Reforma del Congreso

Tamaño de las circunscripciones

Escaños

%

Escaños

%

1-5 diputados

28

90

25,7

25

84

21,0

6-9 diputados

17

114

32,6

18

128

32,0

10 y más diputados

7

146

41,7

9

188

47,0

TOTAL

52

350

100,0

52

400

100,0

Los números lo dicen todo: disminuye el número de provincias en las que se produce el sesgo mayoritario del sistema, disminuye también el porcentaje de escaños a los que afecta ese sesgo y aumenta, acercándose a la mitad, el número de escaños para los que la proporcionalidad es estricta. Por tanto, cabe esperar que, con un Congreso de 400 diputados y la reducción a uno de los escaños mínimos por provincia, tendríamos unas posibilidades más amplias de que, en condiciones de fragmentación electoral, pudieran encontrarse coaliciones de gobierno razonables.

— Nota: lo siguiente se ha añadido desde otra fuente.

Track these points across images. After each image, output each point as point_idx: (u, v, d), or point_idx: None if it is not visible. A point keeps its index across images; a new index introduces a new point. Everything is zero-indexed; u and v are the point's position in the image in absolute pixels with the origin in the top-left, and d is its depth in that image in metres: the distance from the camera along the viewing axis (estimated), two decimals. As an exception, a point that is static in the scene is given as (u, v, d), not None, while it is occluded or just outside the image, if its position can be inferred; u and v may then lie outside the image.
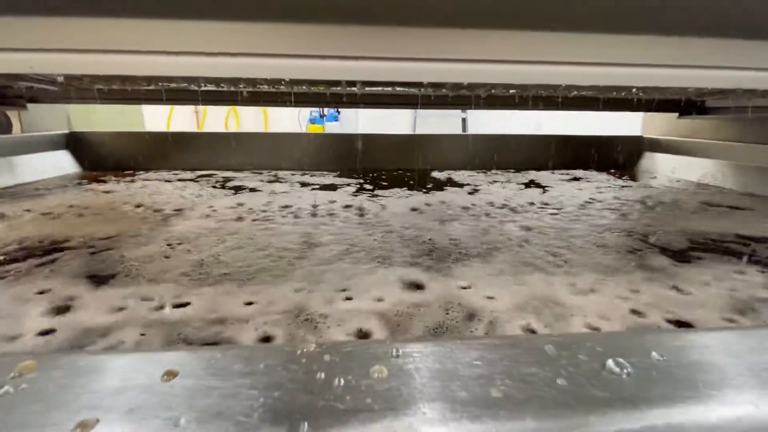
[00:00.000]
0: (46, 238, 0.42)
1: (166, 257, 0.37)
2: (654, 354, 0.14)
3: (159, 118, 2.51)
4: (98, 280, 0.32)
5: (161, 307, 0.28)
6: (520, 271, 0.35)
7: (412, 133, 1.44)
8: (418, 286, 0.32)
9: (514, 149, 1.01)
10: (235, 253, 0.39)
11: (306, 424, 0.11)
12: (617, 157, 1.03)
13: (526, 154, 1.01)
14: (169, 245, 0.41)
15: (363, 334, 0.25)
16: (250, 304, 0.28)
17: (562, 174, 0.92)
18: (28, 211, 0.53)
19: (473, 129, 2.80)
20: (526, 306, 0.29)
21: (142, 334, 0.25)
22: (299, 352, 0.14)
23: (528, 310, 0.28)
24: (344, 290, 0.31)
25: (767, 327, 0.21)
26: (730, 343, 0.15)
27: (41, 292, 0.30)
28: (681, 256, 0.39)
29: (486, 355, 0.13)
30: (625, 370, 0.13)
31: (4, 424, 0.11)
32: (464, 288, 0.32)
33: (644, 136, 1.05)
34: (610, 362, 0.13)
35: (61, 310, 0.27)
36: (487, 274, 0.35)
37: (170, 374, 0.12)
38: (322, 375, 0.13)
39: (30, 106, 0.81)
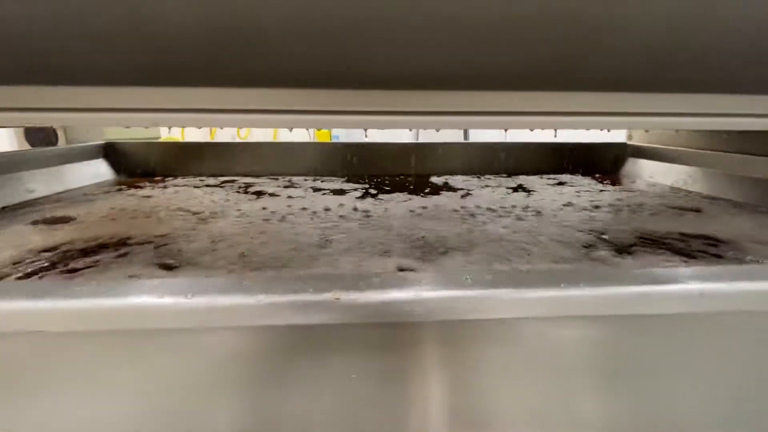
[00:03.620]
0: (114, 236, 0.53)
1: (214, 250, 0.48)
2: (486, 276, 0.27)
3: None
4: (168, 267, 0.42)
5: (220, 285, 0.38)
6: (491, 261, 0.45)
7: (416, 138, 1.54)
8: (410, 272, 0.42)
9: (506, 156, 1.10)
10: (268, 247, 0.49)
11: (357, 287, 0.29)
12: (603, 163, 1.12)
13: (518, 160, 1.10)
14: (212, 241, 0.51)
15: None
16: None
17: (549, 179, 1.01)
18: (89, 213, 0.64)
19: (475, 134, 2.87)
20: (490, 285, 0.38)
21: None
22: (348, 277, 0.30)
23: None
24: (354, 274, 0.41)
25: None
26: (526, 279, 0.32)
27: (130, 277, 0.40)
28: (625, 249, 0.49)
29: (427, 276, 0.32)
30: (468, 280, 0.28)
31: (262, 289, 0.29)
32: (446, 273, 0.41)
33: (628, 143, 1.13)
34: (464, 276, 0.28)
35: (150, 287, 0.37)
36: (466, 262, 0.44)
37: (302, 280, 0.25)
38: (359, 283, 0.30)
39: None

Es cierto que, a esto, se pueden añadir otras reformas respetando la redacción actual del artículo 68 de la Constitución. Por ejemplo la sustitución de la regla D’Hondt por el método Sainte-Laguë, como en su día propuso Izquierda Unida, aunque el efecto de este cambio será pequeño. O también la exigencia de una proporción mínima de votos nacionales para que un partido forme parte del Congreso, como ha propuesto Ciudadanos para dificultar el acceso de los partidos nacionalistas, aunque esto podría ser impugnado por afectar al principio, también constitucional, de participación política —de la que esos partidos son instrumento fundamental, según se reconoce en al artículo 6—. A este respecto, podría ser más fácil elevar el actual mínimo del 3 por ciento que la Loreg exige para que una candidatura pueda obtener representación en una circunscripción, aunque hay que tener en cuenta que, salvo que se fije una cifra desorbitada, ello sólo afecta a los grandes distritos electorales.

Reformar el sistema electoral es una tarea políticamente difícil, pero resulta urgente para España si se desea sacar al país de la inestabilidad en la que está inmerso desde que, en 2015, la fragmentación del electorado trastocó completamente el resultado bipartidista que, hasta entonces, había producido el diseño, que en 1977 se creía provisional. El próximo Congreso debería, en mi opinión, plantearse este asunto en su agenda inicial.